As you can see, this source code looks a lot like HTML. This document meets the requirements for a well-formed XML document, but it can also be used as an HTML document with a little work. Three of the elements are empty elements: <title/>, <base target=""/>, and <body/>. XML uses the singleton format to denote an empty element, which is not recognized by HTML. To modify these elements so that HTML Web browsers can read them, they should be written as follows:
<title></title> <base target=""></base> <body></body>
We could leave the title and body elements as singletons since a Web browser reading this as an HTML document will simply ignore them. However, we don't want a Web browser to ignore the empty base element because it has the target attribute associated with it. The base element is supposed to be empty because it exists only as a container for its target attribute. We should change the base element to <base target=""></base>, but this cannot be done in XML Notepad. If you edit the document in a regular text editor and change this element, XML Notepad will change it back to the singleton when it reads the file.
We can prevent XML Notepad from converting the element back to a singleton by adding a comment to the element.
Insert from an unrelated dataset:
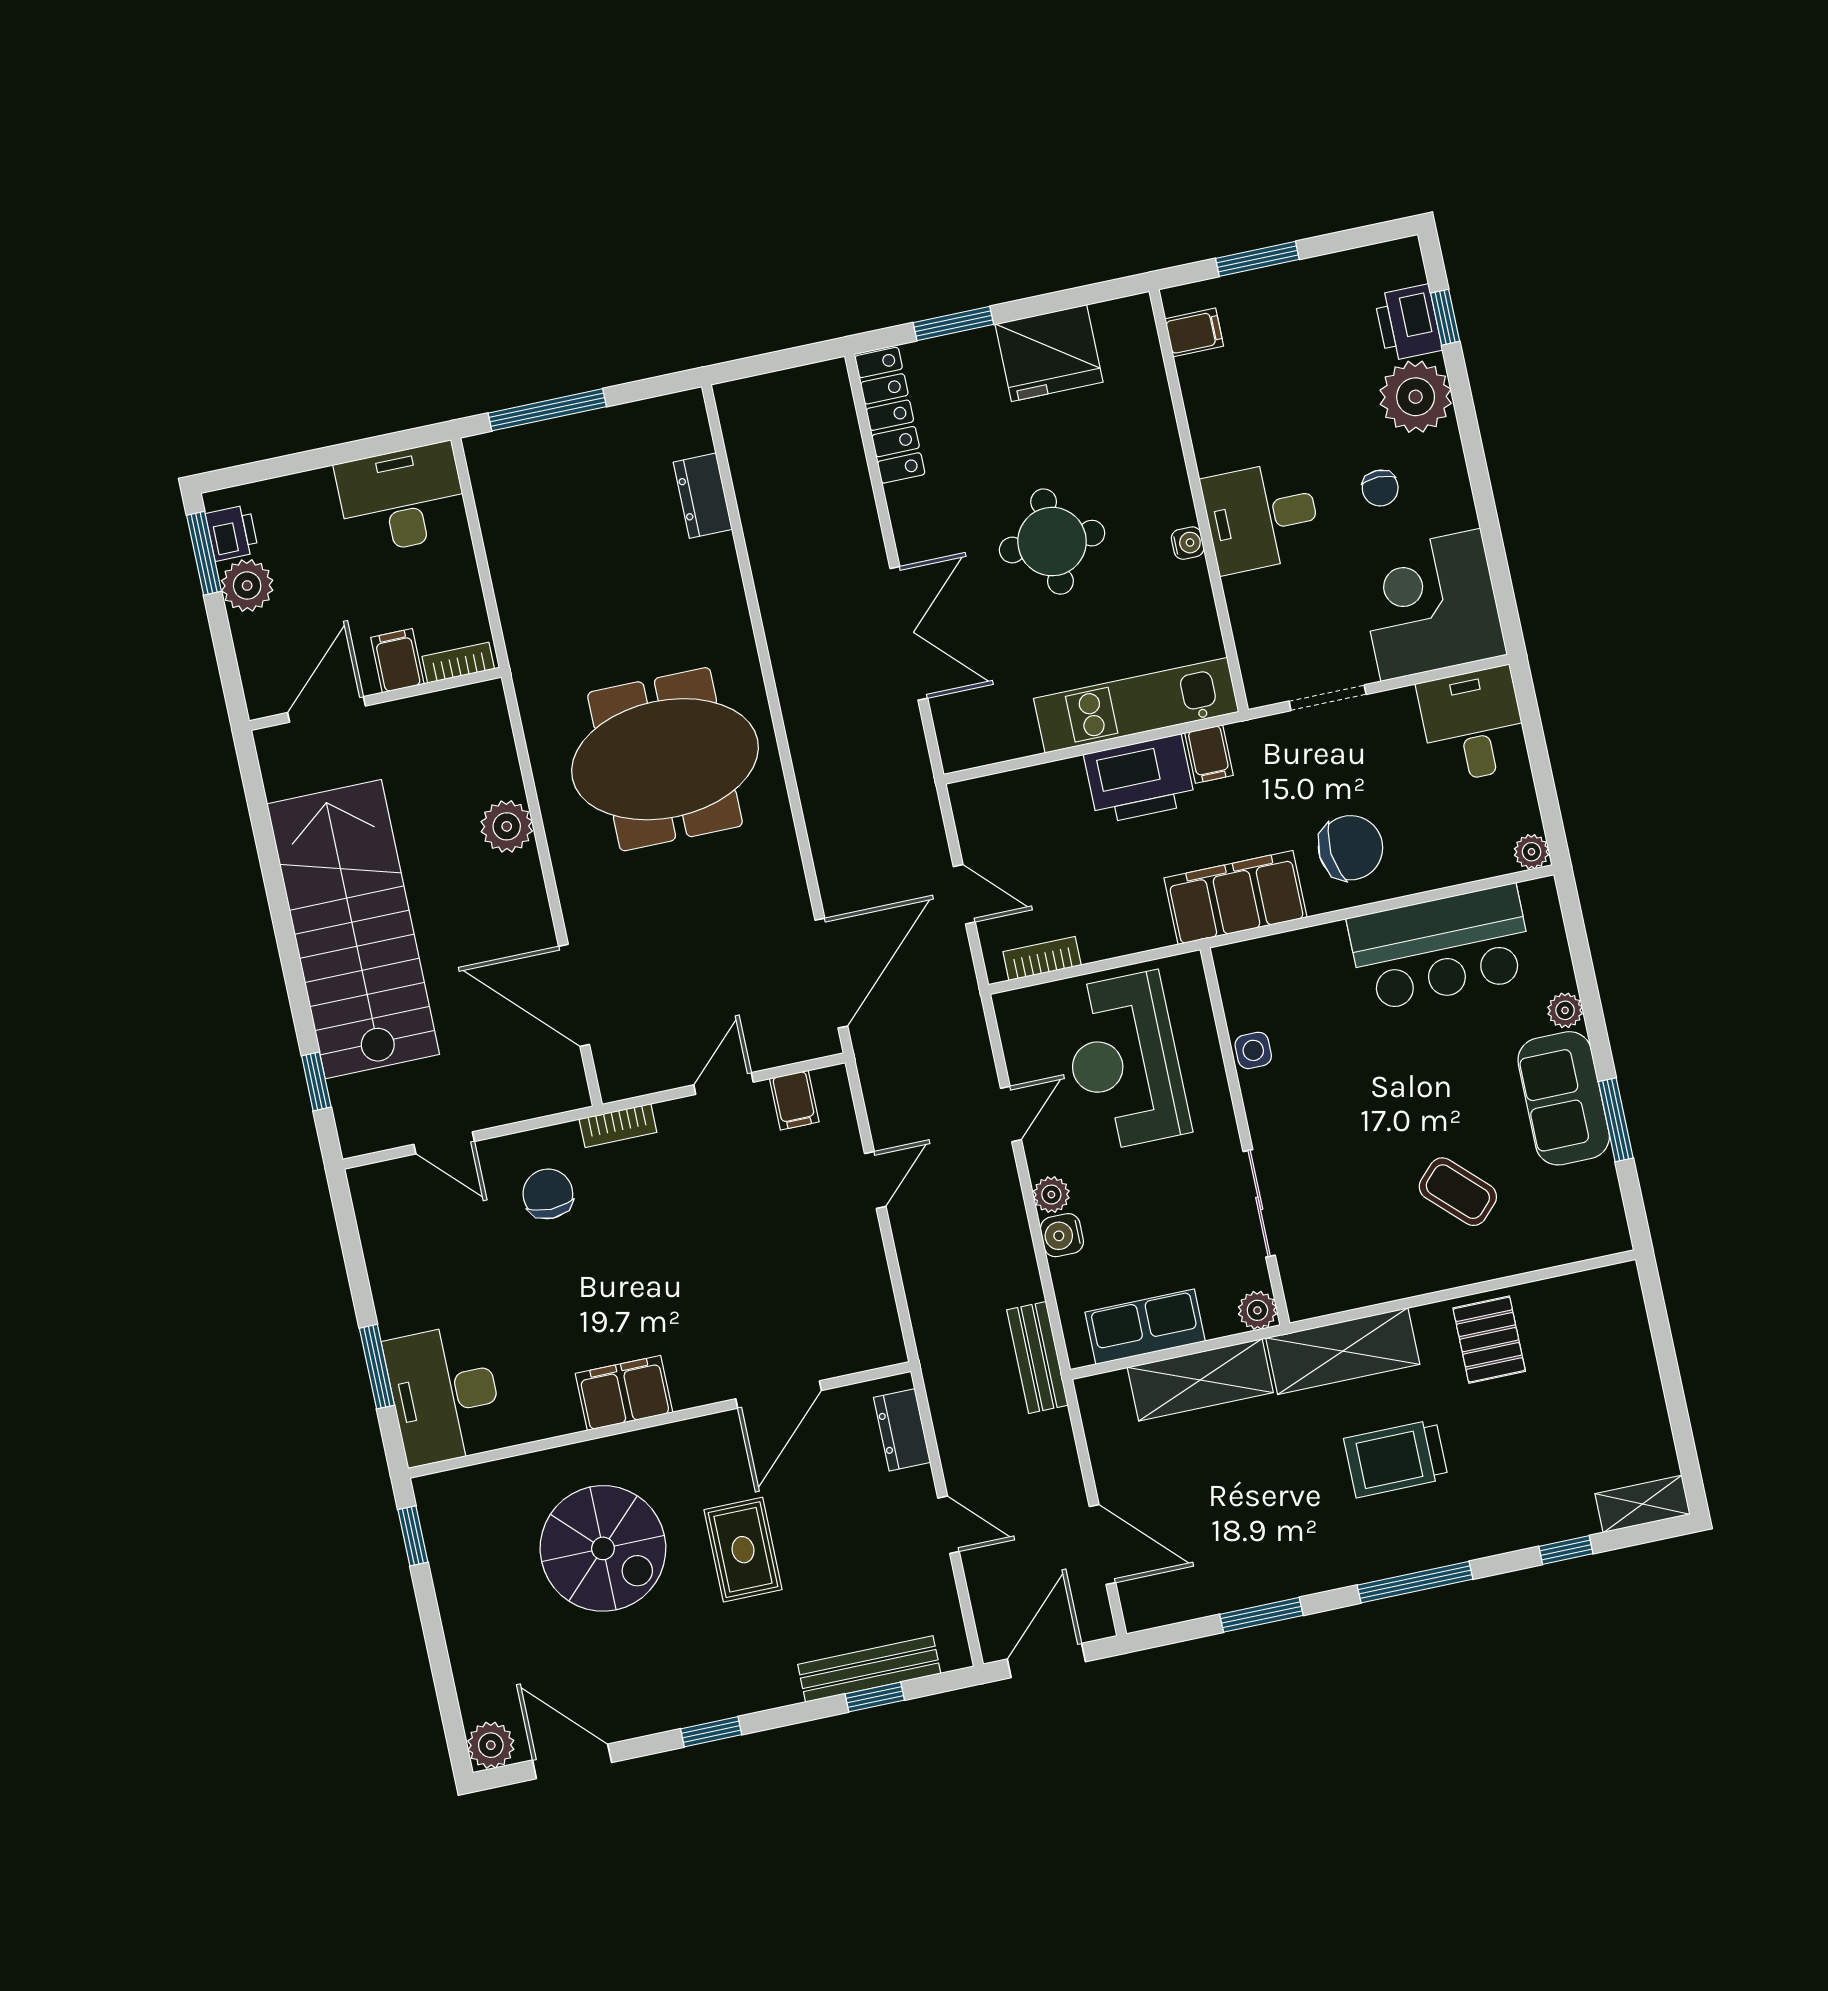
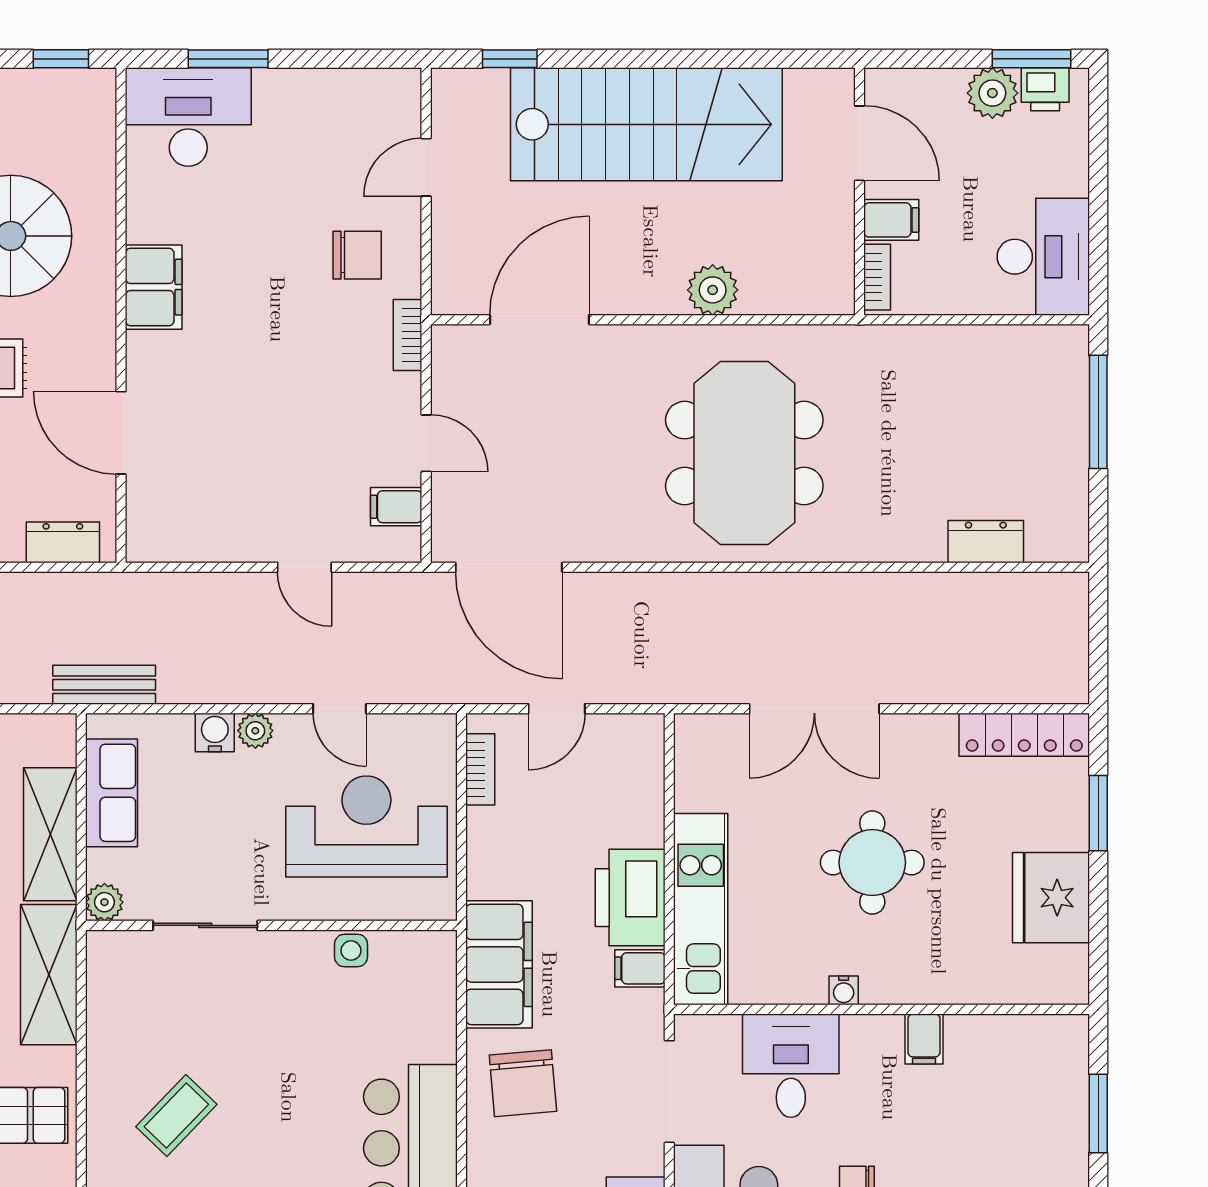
filing cabinet: (1194, 332) -> (924, 1039), moved
desk: (1262, 517) -> (791, 1066), moved
doorway: (1328, 698) -> (669, 1092), width x1.38

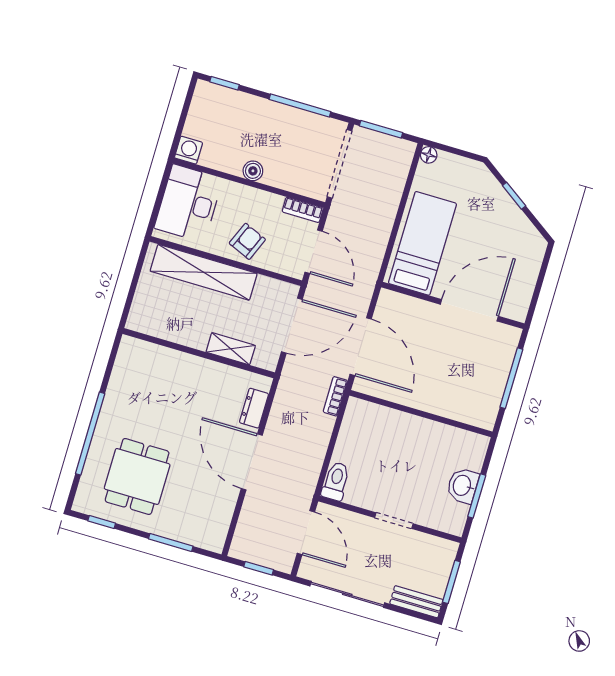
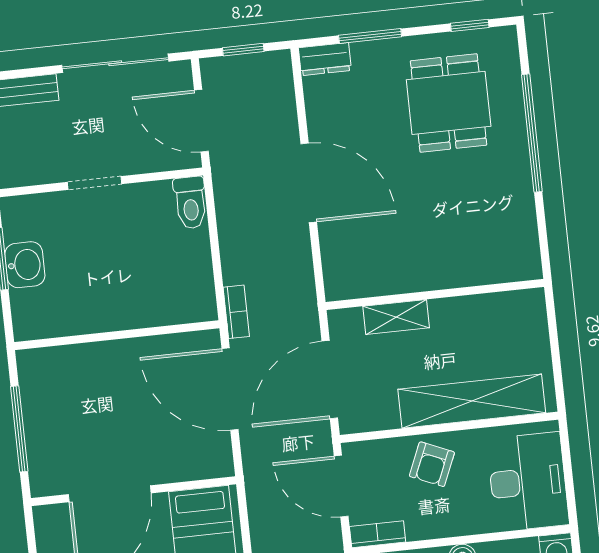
dresser: (254, 408) -> (325, 59), moved, turned 90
To do so, click on base and choose Comment from the Insert menu, and then add the following comment value in the right pane of XML Notepad:
Default link for page
The source code will now look as follows:
<base target=""><!--Default link for page--></base>
This added comment solves the empty element problem without having to resort to any ugly hacks.
These problems are caused by the fact that HTML doesn't understand singletons. You will encounter these difficulties when you XMLize currently existing HTML document structures.